MMR caused this case of autism

Ever notice that science fetishists love to point to the courts when it suits them, then quickly reverse course and point out that that the law isn’t science when it doesn’t?

At nine months old, Valentino Bocca was as bright as a button. In a favourite family photo, taken by his father, the baby boy wriggles in his mother’s arms and laughs for the camera. His parents look at the precious picture often these days. It is a reminder of their only son before they took him on a sunny morning to the local public health clinic for a routine childhood vaccination.

Valentino was never the same child after the jab in his arm. He developed autism and, in a landmark judgment, a judge has ruled that his devastating disability was provoked by the inoculation against measles, mumps and rubella (MMR).
The case of Valentino Bocca age nine from Rimini Italy has reignited the debate over a possible link between the MMR and autism after a judge ruled his disability was provoked by the jab.

The judgment in a provincial Italian court challenges the settled view of the majority of the medical profession — and could have profound implications in Britain and across the world. Valentino’s parents, Antonella, 44, and Maurizio, 43, have been awarded £140,000, to be paid by Italy’s Ministry of Health and they plan a civil action against the Italian government that may get them £800,000 more…. The judge’s view has since been endorsed by Italy’s High Court of Law (the equivalent of our Supreme Court) which ruled that the Italian government must pay compensation to children damaged by any jabs given under the Ministry of Health auspices — even if they are not compulsory ones.
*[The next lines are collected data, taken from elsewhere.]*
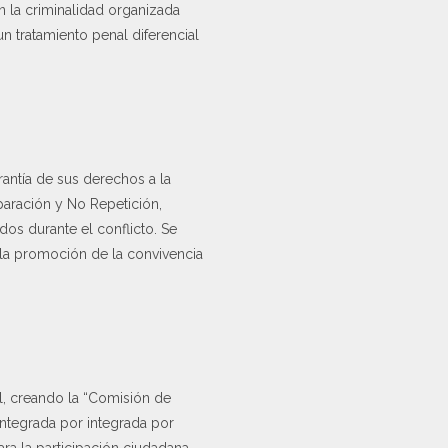
n la criminalidad organizada
n tratamiento penal diferencial
antía de sus derechos a la
Reparación y No Repetición,
os durante el conflicto. Se
la promoción de la convivencia
l, creando la “Comisión de
integrada por integrada por
ra la participación ciudadana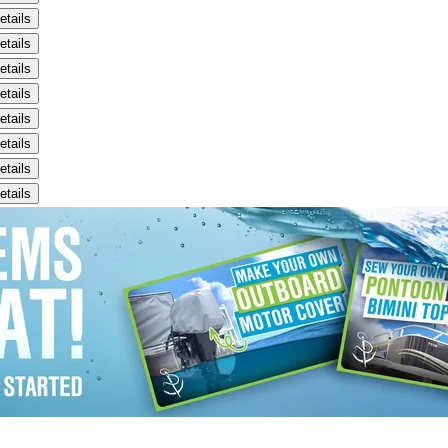
etails
etails
etails
etails
etails
etails
etails
etails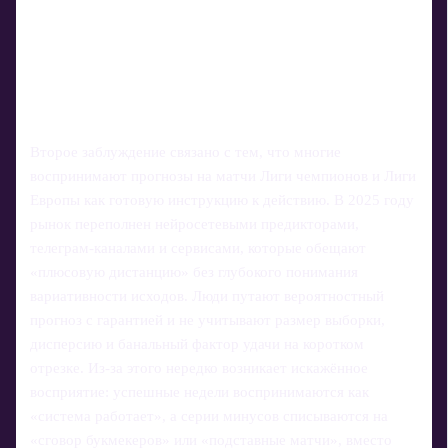
Второе заблуждение связано с тем, что многие
воспринимают прогнозы на матчи Лиги чемпионов и Лиги
Европы как готовую инструкцию к действию. В 2025 году
рынок переполнен нейросетевыми предикторами,
телеграм‑каналами и сервисами, которые обещают
«плюсовую дистанцию» без глубокого понимания
вариативности исходов. Люди путают вероятностный
прогноз с гарантией и не учитывают размер выборки,
дисперсию и банальный фактор удачи на коротком
отрезке. Из-за этого нередко возникает искажённое
восприятие: успешные недели воспринимаются как
«система работает», а серии минусов списываются на
«сговор букмекеров» или «подставные матчи», вместо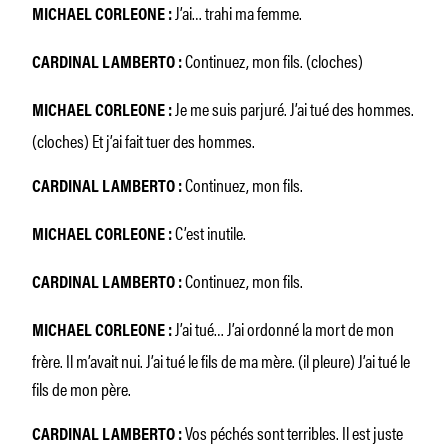
J’ai… trahi ma femme.
MICHAEL CORLEONE :
Continuez, mon fils. (cloches)
CARDINAL LAMBERTO :
Je me suis parjuré. J’ai tué des hommes.
MICHAEL CORLEONE :
(cloches) Et j’ai fait tuer des hommes.
Continuez, mon fils.
CARDINAL LAMBERTO :
C’est inutile.
MICHAEL CORLEONE :
Continuez, mon fils.
CARDINAL LAMBERTO :
J’ai tué… J’ai ordonné la mort de mon
MICHAEL CORLEONE :
frère. Il m’avait nui. J’ai tué le fils de ma mère. (il pleure) J’ai tué le
fils de mon père.
Vos péchés sont terribles. Il est juste
CARDINAL LAMBERTO :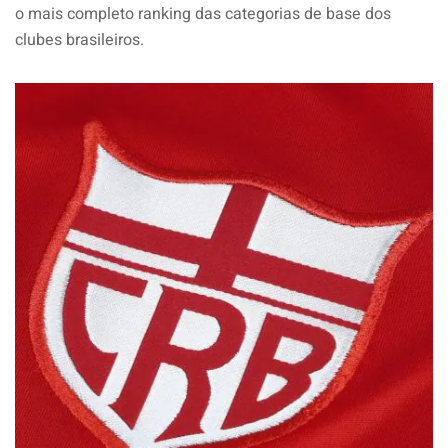
o mais completo ranking das categorias de base dos
clubes brasileiros.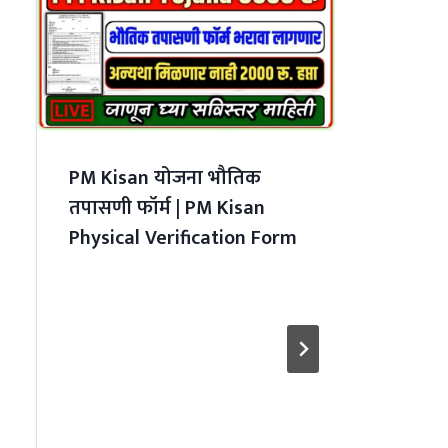
PM Kisan योजना भौतिक
CSC म
तपासणी फॉर्म | PM Kisan
मिळत
Physical Verification Form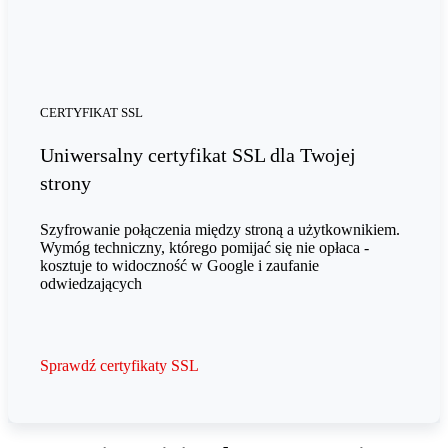
CERTYFIKAT SSL
Uniwersalny certyfikat SSL dla Twojej
strony
Szyfrowanie połączenia między stroną a użytkownikiem.
Wymóg techniczny, którego pomijać się nie opłaca -
kosztuje to widoczność w Google i zaufanie
odwiedzających
Sprawdź certyfikaty SSL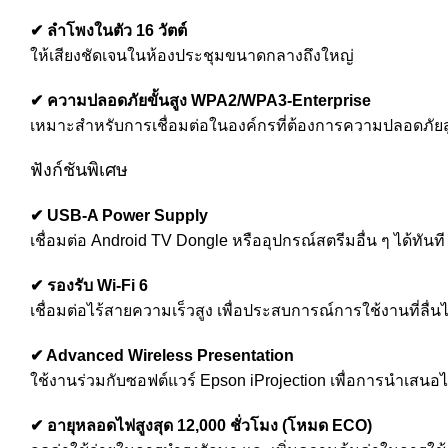
✔ ลำโพงในตัว 16 วัตต์
ให้เสียงชัดเจนในห้องประชุมขนาดกลางถึงใหญ่
✔ ความปลอดภัยขั้นสูง WPA2/WPA3-Enterprise
เหมาะสำหรับการเชื่อมต่อในองค์กรที่ต้องการความปลอดภัยส
ฟังก์ชันพิเศษ
✔ USB-A Power Supply
เชื่อมต่อ Android TV Dongle หรืออุปกรณ์สตรีมอื่น ๆ ได้ทันที
✔ รองรับ Wi-Fi 6
เชื่อมต่อไร้สายความเร็วสูง เพื่อประสบการณ์การใช้งานที่ลื่
✔ Advanced Wireless Presentation
ใช้งานร่วมกับซอฟต์แวร์ Epson iProjection เพื่อการนำเสนอไร
✔ อายุหลอดไฟสูงสุด 12,000 ชั่วโมง (โหมด ECO)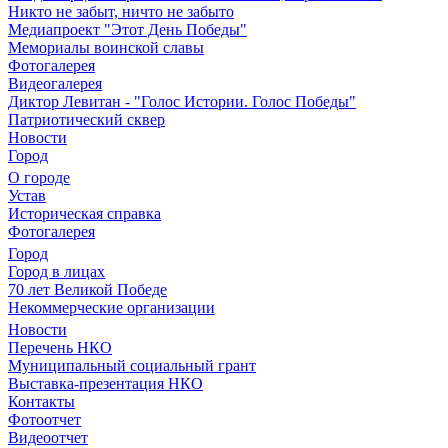
Никто не забыт, ничто не забыто
Медиапроект "Этот День Победы"
Мемориалы воинской славы
Фотогалерея
Видеогалерея
Диктор Левитан - "Голос Истории. Голос Победы"
Патриотический сквер
Новости
Город
О городе
Устав
Историческая справка
Фотогалерея
Город
Город в лицах
70 лет Великой Победе
Некоммерческие организации
Новости
Перечень НКО
Муниципальный социальный грант
Выставка-презентация НКО
Контакты
Фотоотчет
Видеоотчет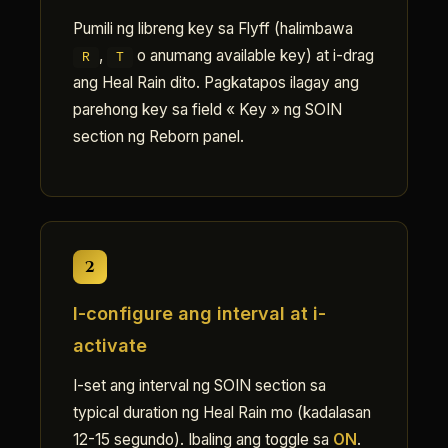
Pumili ng libreng key sa Flyff (halimbawa
,
o anumang available key) at i-drag
R
T
ang Heal Rain dito. Pagkatapos ilagay ang
parehong key sa field « Key » ng SOIN
section ng Reborn panel.
2
I-configure ang interval at i-
activate
I-set ang interval ng SOIN section sa
typical duration ng Heal Rain mo (kadalasan
12-15 segundo). Ibaling ang toggle sa
ON
.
The problem faced by the pro-vaccine camp is twofold. First, what passes for the science on this issue is dreadful and really should not be described as science. The same scientific community that didn’t hesitate to give syphilis to black men and performed experiments on Jewish concentration camp internees is suddenly claiming that it would be terribly unethical to allow children to remain unvaccinated or even push back the vaccine schedule a few months in order to gather meaningful scientific evidence on the safety of vaccines and the vaccine schedule. Statistical surveys of populations are not proper science, and furthermore, have absolutely nothing to do with whether one individual will be negatively affected by a vaccine or not.

The constant bleating that “no scientific evidence of a link between the MMR vaccine and autism” has been found is so irrelevant and misleading as to be dishonest. I doubt there is any scientific evidence between a punch in the nose and death either, but there is no question that people have been killed by a single punch before because people have seen it happen. For some reason, the process of simple observation that everyone believes is perfectly reliable when one person punches another in the face suddenly becomes not only unreliable, but downright anti-scientific when one person injects various foreign substances into a child. I have personally witnessed an infant scream and immediately collapse into unconsciousness when given a shot, and I absolutely defy any moronic scientist to claim it was not the result of the vaccine being administered. Fortunately, there were no ill effects apparent after the infant regained consciousness, but after witnessing that, I would no sooner permit any child of mine to be vaccinated at such a young age than I would permit someone to hit me in the head with a hammer… no matter how many statistical surveys are presented by scientists claiming that there is no scientific evidence showing any link between being hit in the head with a hammer and autism.

Second, the legal standard is “beyond a reasonable degree of doubt”. And it is well beyond a reasonable degree of doubt that certain vaccines have caused autism in some children. Very few vaccine skeptics are saying that no children can be vaccinated against anything or that all vaccines are intrinsically evil – although the whole fetal tissue thing on which some vaccines are based is, quite clearly, evil on its face – but most parents are not complete idiots incapable of recognizing when their normal child suddenly loses speech and motor abilities that it previously possessed, or linking it to probable causes. In fact, the awareness that vaccines are, beyond any reasonable degree of doubt, responsible for autism and other damage is precisely why Congress passed a law removing vaccine makers and administrators from legal liability.

It is far beyond the current state of biological science to claim one particular administration of a vaccine did not cause one specific case of autism and any honest scientist would admit it. Can you imagine if other culpable parties began to try defending themselves using the “no scientific link” defense? Science simply doesn’t work that way, especially “science” that is nothing more than statistical analysis, and those who attempt to appeal to science in such fashion are guilty of dishonesty, empty propaganda, and the abuse of science.

Anyhow, this is a welcome outcome and I hope that the threat of being financially ruined by their victims will force Big Pharma to spend more effort in improving the safety of their products than in lobbying the various governments to mandate more vaccines and providing them with additional protection from liability. Science is not the law, nor should it ever be confused for it. We don’t need scientists to determine if a specific vaccine has harmed a specific individual any more than we need them to determine if a specific individual has robbed a specific bank, in fact, scientists should not be involved in the legal discussion at all given their shoddy faux-science and oft-demonstrated biases on the matter.